Thread

  1. Re: Memory context can be its own parent and child in replication command

    Anthonin Bonnefoy <anthonin.bonnefoy@datadoghq.com> — 2025-03-11T09:26:32Z

    On Tue, Mar 11, 2025 at 1:09 AM Michael Paquier <michael@paquier.xyz> wrote:
    > It seems to me that you mean 1afe31f03cd2, no?
    
    Yes, that was a bad copy/paste from me.
    
    On Tue, Mar 11, 2025 at 2:13 AM Tom Lane <tgl@sss.pgh.pa.us> wrote:
    >
    > I dunno about this patch: it seems to me it's doing things exactly
    > backwards, namely trying to restore the CurrentMemoryContext after
    > a transaction abort to what it was just beforehand.  With only
    > a slightly different set of suppositions, this is introducing
    > use of a deleted context rather than removing it.
    
    Yeah, I'm not super happy about the fix either.

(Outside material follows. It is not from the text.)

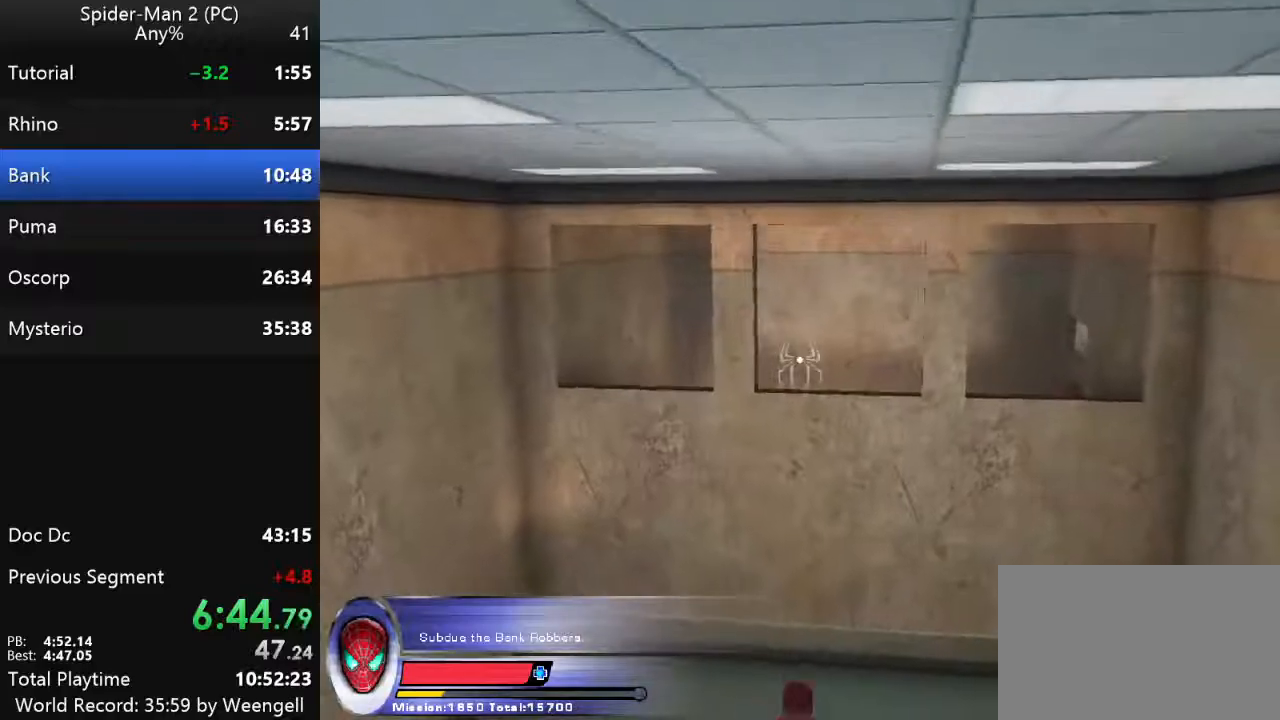
{"keys": [], "mouse": [], "events": [[400, "w", "up"]]}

This leaves the issue
    that CurrentMemoryContext is set to a deleted context, even if
    temporarily.
    
    > I'm inclined to suspect that the real problem is somebody installed
    > the wrong context as current just before the transaction was started.

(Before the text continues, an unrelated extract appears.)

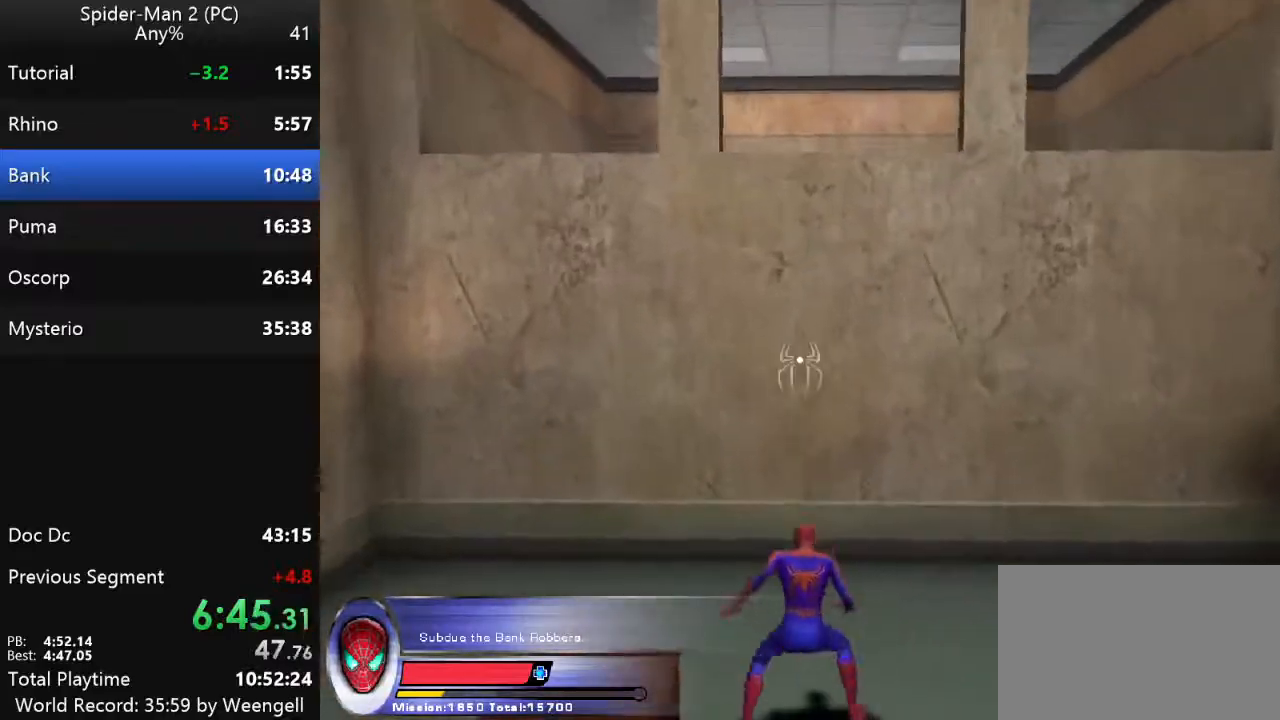
{"keys": ["w"], "mouse": [], "events": [[33, "w", "down"], [150, "mouse_right", "down"], [283, "mouse_right", "up"], [367, "mouse_right", "down"], [450, "mouse_right", "up"]]}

    > I don't have the energy to look closer right now, though.
    
    The context installed is the replication command context created at
    the beginning of exec_replication_command. This context is deleted at
    the end of the function while the transaction is still running. Maybe
    a better fix would be to not delete the Replication command context
    when a transaction was started to handle the export, and switch back
    to this context at the start of the next exec_replication_command?

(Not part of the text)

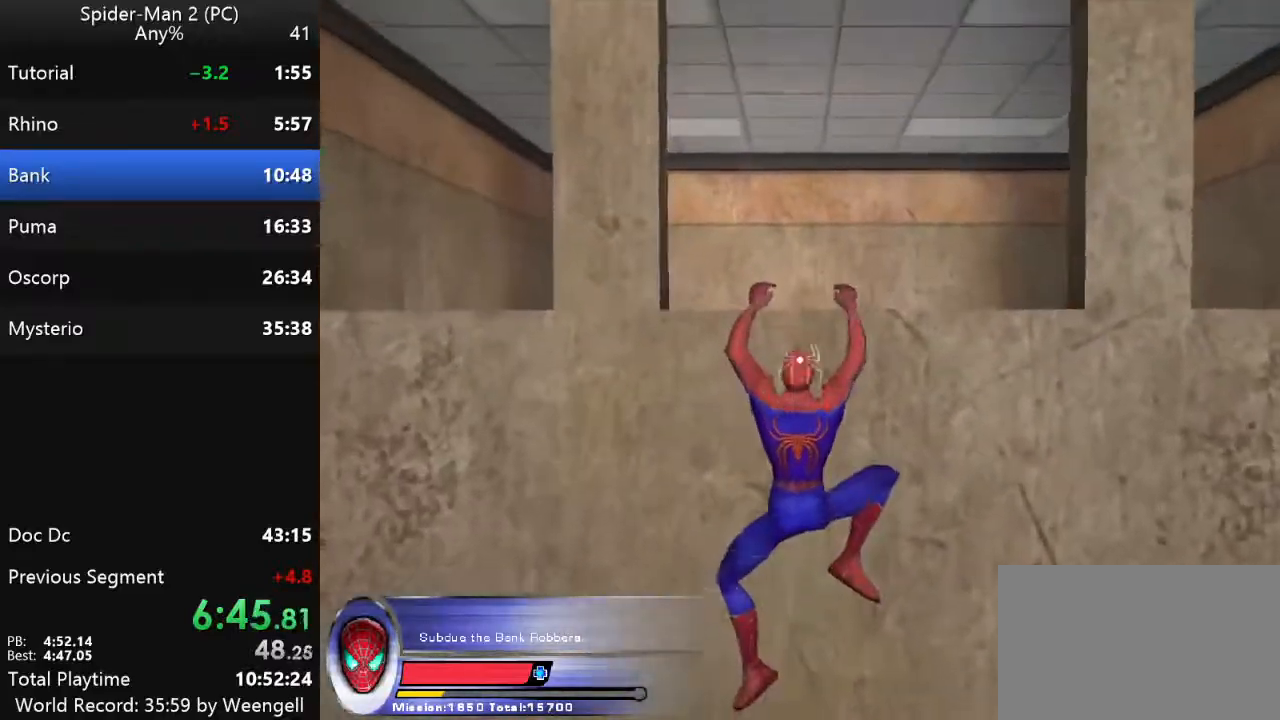
{"keys": [], "mouse": [], "events": [[300, "w", "up"]]}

    This way, the memory context referenced by priorContext would still be
    valid when the transaction is aborted.
    
    This would also require the Replication command context to not be
    attached under the MessageContext to avoid being deleted at the end of
    the query cycle.
    
    > Independently of where the actual bug is there, it seems not
    > nice that it's so easy to bollix the memory context data
    > structures.  I wonder if we can make that more detectable
    > at reasonable cost.
    
    One thing that made it hard to trace the issue was that there's no way
    to know if a MemoryContext was deleted or not. Setting the
    MemoryContext's node type to T_Invalid during reset could be a way to
    tag the context as deleted. And this will be able to leverage the
    existing MemoryContextIsValid check and additional
    MemoryContextIsValid checks could be added before restoring the
    priorContext.
    
    --- a/src/backend/utils/mmgr/mcxt.c
    +++ b/src/backend/utils/mmgr/mcxt.c
    @@ -527,6 +527,7 @@ MemoryContextDeleteOnly(MemoryContext context)
    
            context->methods->delete_context(context);
    
    +       context->type = T_Invalid;
            VALGRIND_DESTROY_MEMPOOL(context);
     }
    
    However, when testing this on my mac, it seems to trigger a heap
    corruption during initdb.
    
    postgres(9057,0x200690840) malloc: Heap corruption detected, free list
    is damaged at 0x60000322bb10
    *** Incorrect guard value: 276707563012096
    postgres(9057,0x200690840) malloc: *** set a breakpoint in
    malloc_error_break to debug
    
    While it ran fine on linux. I didn't have time to check why yet.